EPA’s Top 50 Green Power Partnership sees power surge

EPA top 50 for green powerThe Environmental Protection Agency (EPA) updated its list of Top 50 organizations using green energy like solar and wind and it’s experienced a power surge. Intel continued to top the list by using 2.5 billion kilowatt hours of green energy annually—it has since 2008. But for the first time all top 50, including companies, municipalities, government agencies and other organizations, each used more than 100 million kilowatt hours of green energy.

“The top partner rankings aren't weighted by type of green power used. The Top 50 list and other sector-specific lists (Top 20 Retail, Top 20 Colleges & Universities, etc) are ranked by kilowatt hours of green power used by each partner,” a spokesperson for the EPA said. Hence, while other organizations actually purchase 100 percent of their power from green sources, Intel, which sources 88 percent of its power from green energy, including solar, biomass, geothermal, wind and small-hydro, topped the list.

Some high-ranking newcomers were added to the list this year as well. Microsoft joined the list in the third spot and McDonald’s joined in the eleventh spot of the top 50.

The EPA also tracks companies that source 100 percent of their electricity from green sources and which use the most on-site generation—usually solar, according to the spokesperson. Kohl’s Department Stores sourced all of its electricity, more than 1.5 billion kilowatt hours from wind and solar, topping the list of green power partners getting all their electricity from renewables (It was second in the Top 50 list, behind Intel).

In terms of on-site generation Kimberly-Clark was first, sourcing 193.3 million kilowatt hours from on-site biomass. Walmart Stores, which sourced 114.9 million kilowatt hours from on-site wind, solar and biogas was second.

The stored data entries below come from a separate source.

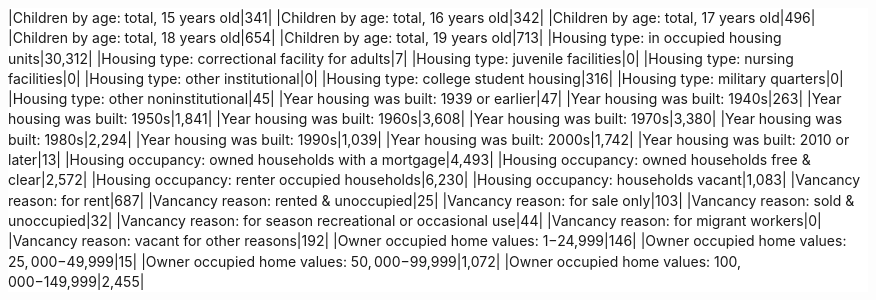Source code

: |Children by age: total, 15 years old|341|
|Children by age: total, 16 years old|342|
|Children by age: total, 17 years old|496|
|Children by age: total, 18 years old|654|
|Children by age: total, 19 years old|713|
|Housing type: in occupied housing units|30,312|
|Housing type: correctional facility for adults|7|
|Housing type: juvenile facilities|0|
|Housing type: nursing facilities|0|
|Housing type: other institutional|0|
|Housing type: college student housing|316|
|Housing type: military quarters|0|
|Housing type: other noninstitutional|45|
|Year housing was built: 1939 or earlier|47|
|Year housing was built: 1940s|263|
|Year housing was built: 1950s|1,841|
|Year housing was built: 1960s|3,608|
|Year housing was built: 1970s|3,380|
|Year housing was built: 1980s|2,294|
|Year housing was built: 1990s|1,039|
|Year housing was built: 2000s|1,742|
|Year housing was built: 2010 or later|13|
|Housing occupancy: owned households with a mortgage|4,493|
|Housing occupancy: owned households free & clear|2,572|
|Housing occupancy: renter occupied households|6,230|
|Housing occupancy: households vacant|1,083|
|Vancancy reason: for rent|687|
|Vancancy reason: rented & unoccupied|25|
|Vancancy reason: for sale only|103|
|Vancancy reason: sold & unoccupied|32|
|Vancancy reason: for season recreational or occasional use|44|
|Vancancy reason: for migrant workers|0|
|Vancancy reason: vacant for other reasons|192|
|Owner occupied home values: $1-$24,999|146|
|Owner occupied home values: $25,000-$49,999|15|
|Owner occupied home values: $50,000-$99,999|1,072|
|Owner occupied home values: $100,000-$149,999|2,455|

Since EPA began tracking on-site generation in 2007 the number of organizations voluntarily participating has grown from 77 partners to 196 partners, the spokesperson said. “This only counts Partners who are keeping the renewable energy certificates from on-site systems, and although we cannot pull out the on-site solar, the majority of on-site Is usually solar. Some of the Partners have multiple on-site systems, but we counted each Partner only once.”

The EPA found that 174 organizations are using on-site solar and a total of 264 participating organizations are using solar. And more than 700 participating organizations are now sourcing 100 percent of their electricity from renewable resources, according to the EPA.